BOX 2034, MURRAY HILL STATION, NEW YORK, NY 10156-0701 OR (ii)
BY HAND DELIVERY, FEDERAL EXPRESS OR OTHER COURIER SERVICE TO
JWP INC. c/o DONLIN, RECANO & COMPANY, INC. 419 PARK AVENUE
SOUTH, SUITE 1206, NEW YORK, NY 10016.  ANY BALLOT WHICH IS
EXECUTED BUT WHICH DOES NOT INDICATE AN ACCEPTANCE OR REJECTION
OF THE PLAN SHALL BE DEEMED AN ACCEPTANCE OF THE PLAN.  BALLOTS
MUST BE RECEIVED NO LATER THAN 5:00 P.M., NEW YORK TIME ON
SEPTEMBER 23, 1994.  IF A BALLOT IS RECEIVED AFTER THIS TIME, IT
MAY NOT BE COUNTED.  BALLOTS RECEIVED BY FACSIMILE WILL NOT BE
COUNTED.

     2.   It is important that you vote.  The Plan can be
confirmed by the Court and thereby made binding if it is
accepted by the holders of at least 2/3 in amount of interests
actually voting in each voting class of interests.  The votes of
the interests actually voted in your class will bind those in
the class who do not vote.  In the event that the requisite
acceptances are not obtained, the Court may nevertheless confirm
the Plan if the Court finds that it accords fair and equitable
treatment to, and does not discriminate unfairly against, the
class(es) rejecting it, and otherwise satisfies the requirements
of Section 1129(b) of the Bankruptcy Code.
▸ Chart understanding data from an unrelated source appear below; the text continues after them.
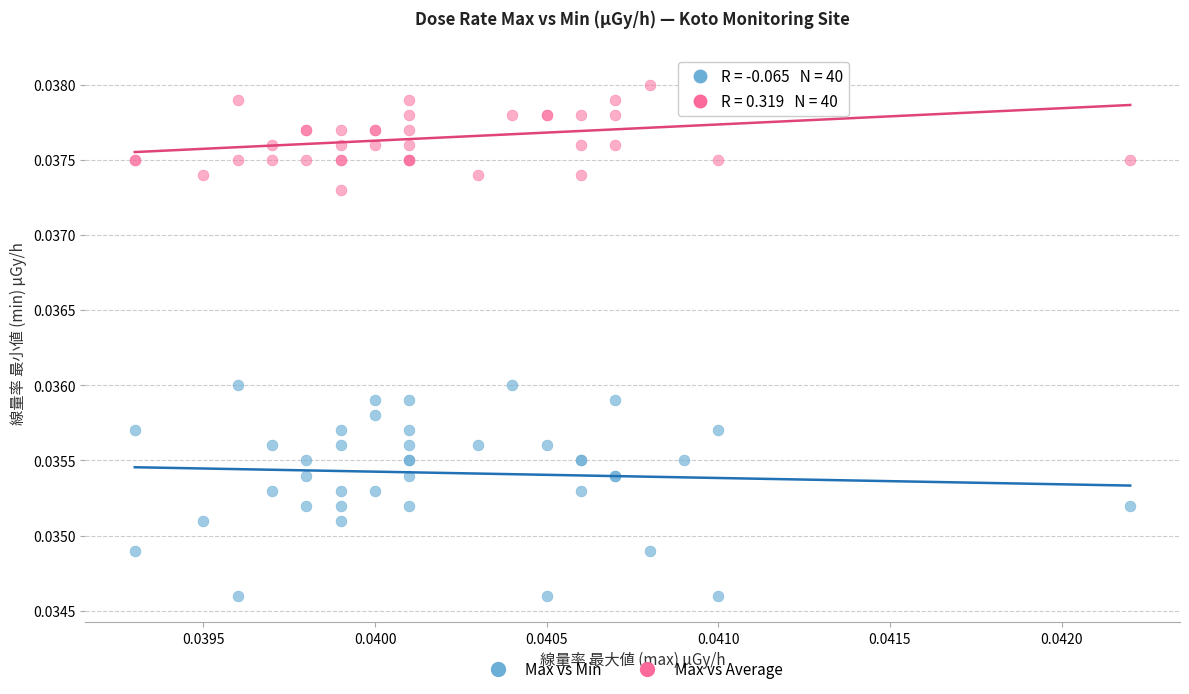

What are all the series names shown in the legend?

Max vs Min, Max vs Average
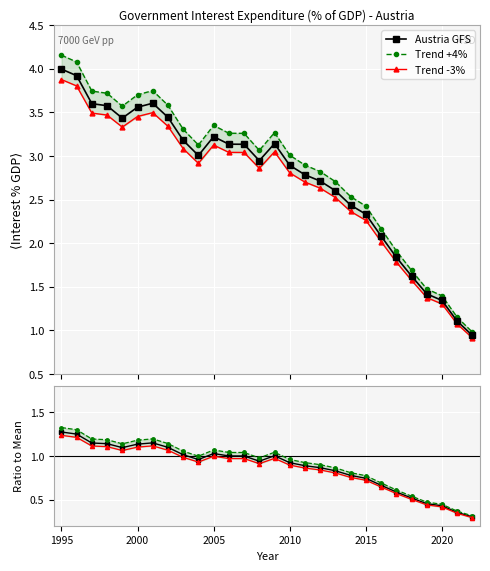

True or false: Trend +4% and Austria GFS cross at least once.

False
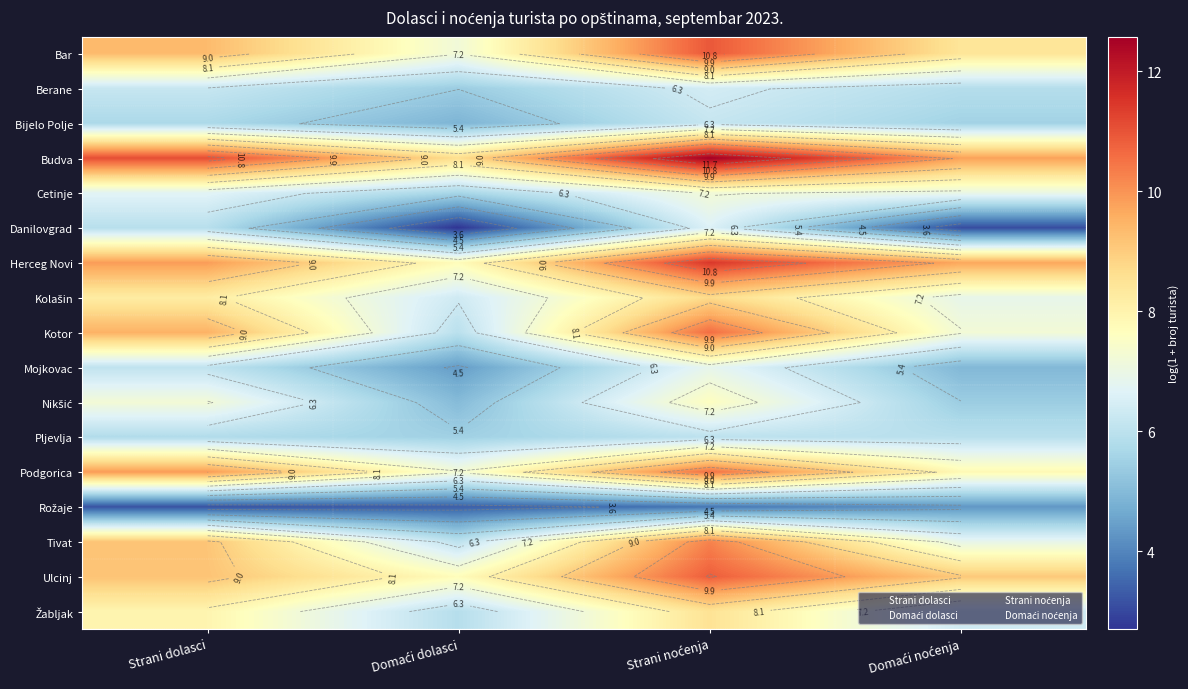

Read the Žabljak value at Domaći noćenja.

6.4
     3.   Your signature is required in order for your vote to
be counted.  Please sign exactly as your name or names appear on
the ballot.  Names of all joint holders should be written even
if signed by only one.  If the interest is held by a
corporation, the ballot should be executed in the name of the
corporation by an authorized officer.  If the interest is held
by a partnership, the ballot must be executed in the name of the
partnership by a general partner.  If you are signing in a
representative capacity, indicate your title after your
signature.

     4.   This ballot has been prepared to reflect the class in
which you are eligible to vote.  If you have claims in more than
one class, you may, however, receive more than one ballot.  IF
YOU RECEIVE MORE THAN ONE BALLOT, YOU SHOULD ASSUME THAT EACH
BALLOT IS FOR A CLAIM IN A SEPARATE CLASS AND SHOULD COMPLETE
AND RETURN ALL OF THEM.

     5.   For administrative convenience, ballots are being sent
to all holders of impaired Claims/Interests in Classes 2, 3,
4(B), 4(C), 6, 7, 8, 9, 10, and 11.  However, pursuant to
Section 1126 of the Bankruptcy Code, on the holders of
Claims/Interests allowed under Section 502 of the Bankruptcy
Code may vote to accept or reject the Plan.  Thus, only the
ballots of holders of Claims/Interests in Class 2, 3, 4(B),
4(C), 6, 7, 8, 9, 10, and 11 that are allowed (or temporarily
allowed for the purpose of voting on the Plan), in a fixed
amount as of September 23, 1994, the last day to return ballots,
will be counted.

     6.   Pursuant to Article IV, Section J, 6. of the Plan, at
the option of the holder of an allowed interest in Class 11,
such holder shall be entitled to receive from Reorganized JWP
$0.10 in lieu of each whole New Series Z Warrant such holder
might otherwise be entitled to receive under the Plan provided,
however, that Reorganized JWP shall not be obligated to
distribute cash to such holder on account of such whole New
Series Z Warrants unless such holder is entitled to receive in
the aggregate at least $1.00 on account of such whole New Series
Z Warrants.  Acceptance of this election must be indicated by a
check in the "Election to Receive Cash in Lieu of New Series Z
Warrants" box on the reserve side.  This will be your only
opportunity to make this election.

     7.   This ballot is for voting purposes only and does not
constitute and shall not be deemed a proof of claim/interest or
an admission by the Debtor of the validity of a claim.